▶ **Stored items**
*** Begin section ***

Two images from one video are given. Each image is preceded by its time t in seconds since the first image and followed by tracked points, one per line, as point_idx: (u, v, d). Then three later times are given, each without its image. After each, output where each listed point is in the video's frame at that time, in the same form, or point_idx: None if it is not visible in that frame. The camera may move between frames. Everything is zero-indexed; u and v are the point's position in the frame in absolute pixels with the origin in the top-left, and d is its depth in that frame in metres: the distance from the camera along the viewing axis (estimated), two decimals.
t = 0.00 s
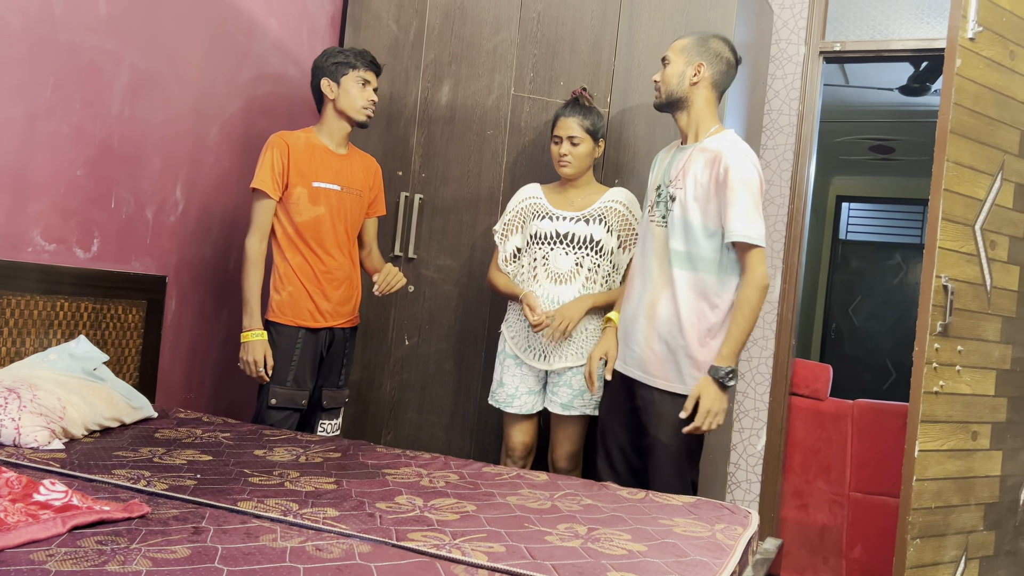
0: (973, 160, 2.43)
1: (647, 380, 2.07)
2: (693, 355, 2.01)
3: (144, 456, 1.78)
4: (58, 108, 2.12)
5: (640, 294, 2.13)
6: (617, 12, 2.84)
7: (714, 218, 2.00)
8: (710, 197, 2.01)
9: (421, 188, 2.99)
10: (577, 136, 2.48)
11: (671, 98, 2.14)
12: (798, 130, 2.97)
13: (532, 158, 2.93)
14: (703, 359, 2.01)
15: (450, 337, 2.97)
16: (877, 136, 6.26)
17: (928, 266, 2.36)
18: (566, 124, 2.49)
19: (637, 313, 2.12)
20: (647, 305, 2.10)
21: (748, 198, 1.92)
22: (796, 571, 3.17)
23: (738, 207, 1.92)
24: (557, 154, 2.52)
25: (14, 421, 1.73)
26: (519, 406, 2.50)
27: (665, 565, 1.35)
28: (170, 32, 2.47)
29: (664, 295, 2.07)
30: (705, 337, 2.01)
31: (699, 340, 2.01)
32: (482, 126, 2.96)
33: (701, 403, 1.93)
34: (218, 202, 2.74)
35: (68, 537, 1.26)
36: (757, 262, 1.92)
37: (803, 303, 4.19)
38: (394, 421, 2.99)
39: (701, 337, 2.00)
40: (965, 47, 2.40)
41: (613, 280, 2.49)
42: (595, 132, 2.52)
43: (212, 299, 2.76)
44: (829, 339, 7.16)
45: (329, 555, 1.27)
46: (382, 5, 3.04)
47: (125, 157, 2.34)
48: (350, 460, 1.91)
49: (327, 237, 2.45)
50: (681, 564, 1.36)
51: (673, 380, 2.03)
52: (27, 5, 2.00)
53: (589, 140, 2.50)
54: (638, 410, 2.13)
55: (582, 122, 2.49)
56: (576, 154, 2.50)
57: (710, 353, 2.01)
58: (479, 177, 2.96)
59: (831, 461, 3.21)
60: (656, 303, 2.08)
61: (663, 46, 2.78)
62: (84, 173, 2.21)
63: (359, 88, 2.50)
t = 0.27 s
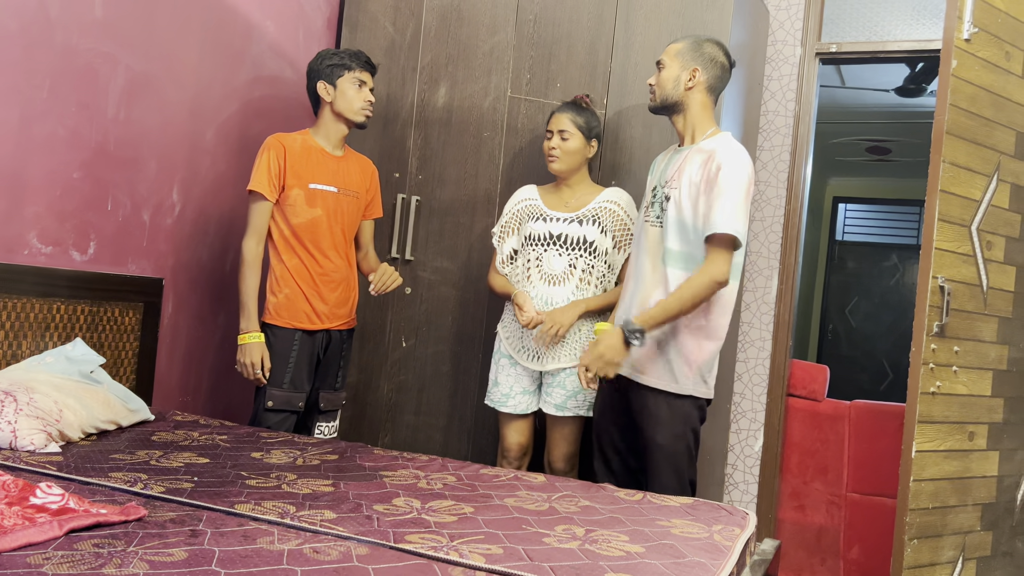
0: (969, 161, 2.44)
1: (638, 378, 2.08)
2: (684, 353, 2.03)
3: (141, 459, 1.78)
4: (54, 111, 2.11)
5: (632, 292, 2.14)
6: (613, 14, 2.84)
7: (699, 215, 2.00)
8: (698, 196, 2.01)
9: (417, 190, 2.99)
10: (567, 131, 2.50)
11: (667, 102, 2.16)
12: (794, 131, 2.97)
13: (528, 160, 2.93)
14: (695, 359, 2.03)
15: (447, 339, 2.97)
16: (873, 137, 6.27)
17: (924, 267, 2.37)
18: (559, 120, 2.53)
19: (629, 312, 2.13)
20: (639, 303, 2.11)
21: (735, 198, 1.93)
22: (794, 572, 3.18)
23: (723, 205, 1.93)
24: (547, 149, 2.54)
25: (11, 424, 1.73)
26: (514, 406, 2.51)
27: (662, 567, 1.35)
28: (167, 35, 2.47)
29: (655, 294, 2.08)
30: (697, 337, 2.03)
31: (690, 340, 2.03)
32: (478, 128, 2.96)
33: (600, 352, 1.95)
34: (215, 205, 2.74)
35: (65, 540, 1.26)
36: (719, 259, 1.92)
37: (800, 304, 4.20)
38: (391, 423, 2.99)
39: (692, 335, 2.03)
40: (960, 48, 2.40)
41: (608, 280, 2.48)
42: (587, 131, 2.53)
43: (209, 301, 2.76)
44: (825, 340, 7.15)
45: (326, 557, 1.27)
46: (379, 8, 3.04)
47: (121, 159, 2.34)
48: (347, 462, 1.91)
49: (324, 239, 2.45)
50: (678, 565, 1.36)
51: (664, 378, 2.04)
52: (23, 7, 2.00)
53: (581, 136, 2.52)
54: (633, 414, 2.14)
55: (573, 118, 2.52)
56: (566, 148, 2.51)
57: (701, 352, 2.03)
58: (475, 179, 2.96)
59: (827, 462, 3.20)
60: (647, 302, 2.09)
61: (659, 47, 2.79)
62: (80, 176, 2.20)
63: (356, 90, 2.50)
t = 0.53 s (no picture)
0: (966, 161, 2.44)
1: (639, 374, 2.10)
2: (681, 340, 2.04)
3: (138, 461, 1.77)
4: (50, 113, 2.11)
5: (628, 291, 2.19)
6: (610, 14, 2.84)
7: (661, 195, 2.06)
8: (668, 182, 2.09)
9: (415, 191, 3.00)
10: (546, 123, 2.55)
11: (656, 102, 2.20)
12: (791, 131, 2.98)
13: (525, 161, 2.93)
14: (692, 342, 2.04)
15: (445, 341, 2.97)
16: (870, 137, 6.28)
17: (921, 267, 2.37)
18: (544, 115, 2.59)
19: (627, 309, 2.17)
20: (635, 300, 2.15)
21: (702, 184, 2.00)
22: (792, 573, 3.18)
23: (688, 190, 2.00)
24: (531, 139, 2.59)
25: (8, 427, 1.72)
26: (502, 404, 2.52)
27: (661, 567, 1.35)
28: (163, 36, 2.46)
29: (649, 287, 2.13)
30: (692, 322, 2.05)
31: (686, 324, 2.05)
32: (475, 129, 2.96)
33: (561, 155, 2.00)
34: (212, 207, 2.74)
35: (63, 543, 1.26)
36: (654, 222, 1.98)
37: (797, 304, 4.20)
38: (389, 424, 2.99)
39: (689, 321, 2.05)
40: (957, 48, 2.41)
41: (591, 281, 2.48)
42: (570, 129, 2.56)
43: (207, 303, 2.76)
44: (823, 340, 7.17)
45: (324, 559, 1.27)
46: (376, 9, 3.05)
47: (118, 161, 2.33)
48: (346, 464, 1.91)
49: (320, 240, 2.45)
50: (677, 565, 1.36)
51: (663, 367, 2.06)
52: (19, 10, 1.99)
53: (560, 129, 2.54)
54: (632, 412, 2.15)
55: (557, 114, 2.56)
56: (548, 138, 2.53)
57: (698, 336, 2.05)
58: (473, 180, 2.96)
59: (825, 462, 3.20)
60: (641, 296, 2.14)
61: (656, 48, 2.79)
62: (77, 178, 2.20)
63: (351, 89, 2.50)
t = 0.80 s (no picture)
0: (963, 160, 2.44)
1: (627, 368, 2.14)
2: (654, 331, 2.07)
3: (137, 462, 1.77)
4: (48, 114, 2.11)
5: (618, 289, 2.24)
6: (607, 14, 2.83)
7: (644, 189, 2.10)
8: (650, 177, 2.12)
9: (413, 192, 3.00)
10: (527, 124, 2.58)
11: (639, 103, 2.23)
12: (789, 130, 2.98)
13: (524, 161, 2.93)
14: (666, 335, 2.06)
15: (444, 341, 2.97)
16: (868, 136, 6.28)
17: (919, 266, 2.37)
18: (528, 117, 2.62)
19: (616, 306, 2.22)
20: (623, 296, 2.20)
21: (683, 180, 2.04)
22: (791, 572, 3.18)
23: (670, 186, 2.03)
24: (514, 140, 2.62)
25: (6, 429, 1.72)
26: (490, 403, 2.56)
27: (660, 567, 1.35)
28: (161, 37, 2.46)
29: (637, 283, 2.17)
30: (668, 315, 2.07)
31: (662, 317, 2.07)
32: (474, 129, 2.96)
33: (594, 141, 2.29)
34: (210, 208, 2.74)
35: (61, 544, 1.25)
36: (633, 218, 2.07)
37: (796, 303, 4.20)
38: (387, 425, 2.98)
39: (663, 312, 2.07)
40: (954, 47, 2.41)
41: (569, 279, 2.49)
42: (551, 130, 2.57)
43: (205, 304, 2.76)
44: (822, 339, 7.17)
45: (323, 560, 1.27)
46: (373, 10, 3.05)
47: (116, 162, 2.33)
48: (344, 465, 1.91)
49: (317, 241, 2.45)
50: (676, 565, 1.36)
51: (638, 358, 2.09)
52: (16, 11, 1.99)
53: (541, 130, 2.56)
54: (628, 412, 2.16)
55: (542, 116, 2.58)
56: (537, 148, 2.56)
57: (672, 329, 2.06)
58: (471, 180, 2.96)
59: (824, 461, 3.20)
60: (629, 291, 2.18)
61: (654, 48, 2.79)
62: (75, 179, 2.20)
63: (344, 88, 2.50)
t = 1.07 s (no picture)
0: (962, 158, 2.44)
1: (625, 369, 2.13)
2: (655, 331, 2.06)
3: (136, 463, 1.77)
4: (46, 115, 2.11)
5: (614, 291, 2.23)
6: (605, 13, 2.83)
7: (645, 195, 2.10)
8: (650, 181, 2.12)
9: (412, 192, 3.00)
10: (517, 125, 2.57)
11: (636, 101, 2.23)
12: (788, 129, 2.98)
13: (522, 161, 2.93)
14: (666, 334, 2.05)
15: (443, 340, 2.97)
16: (866, 135, 6.28)
17: (918, 264, 2.38)
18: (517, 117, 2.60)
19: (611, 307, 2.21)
20: (619, 298, 2.19)
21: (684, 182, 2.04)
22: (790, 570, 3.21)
23: (671, 190, 2.03)
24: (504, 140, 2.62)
25: (5, 429, 1.72)
26: (482, 402, 2.56)
27: (659, 566, 1.35)
28: (159, 38, 2.46)
29: (633, 285, 2.16)
30: (667, 315, 2.07)
31: (662, 316, 2.06)
32: (472, 129, 2.96)
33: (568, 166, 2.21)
34: (208, 208, 2.73)
35: (60, 545, 1.25)
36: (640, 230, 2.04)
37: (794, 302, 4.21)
38: (387, 425, 2.99)
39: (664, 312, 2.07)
40: (952, 46, 2.41)
41: (560, 278, 2.50)
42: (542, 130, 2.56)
43: (203, 305, 2.76)
44: (820, 338, 7.18)
45: (323, 560, 1.27)
46: (371, 10, 3.05)
47: (114, 163, 2.33)
48: (344, 465, 1.91)
49: (314, 241, 2.45)
50: (675, 564, 1.37)
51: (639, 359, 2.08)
52: (13, 12, 1.99)
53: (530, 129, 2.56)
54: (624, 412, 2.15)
55: (530, 116, 2.57)
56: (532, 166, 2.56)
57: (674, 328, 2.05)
58: (469, 180, 2.96)
59: (823, 460, 3.20)
60: (627, 293, 2.18)
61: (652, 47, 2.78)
62: (73, 180, 2.20)
63: (341, 92, 2.49)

*** End section ***

▶ **How to complete this task**
Reproduce exactly the section above that begins at the line containing "18: (559, 120, 2.53)" and ends at the line containing "30: (697, 337, 2.03)", leaving out all other lines.

▶ **Output of the task**
18: (559, 120, 2.53)
19: (629, 312, 2.13)
20: (639, 303, 2.11)
21: (735, 198, 1.93)
22: (794, 572, 3.18)
23: (723, 205, 1.93)
24: (547, 149, 2.54)
25: (11, 424, 1.73)
26: (514, 406, 2.51)
27: (662, 567, 1.35)
28: (167, 35, 2.47)
29: (655, 294, 2.08)
30: (697, 337, 2.03)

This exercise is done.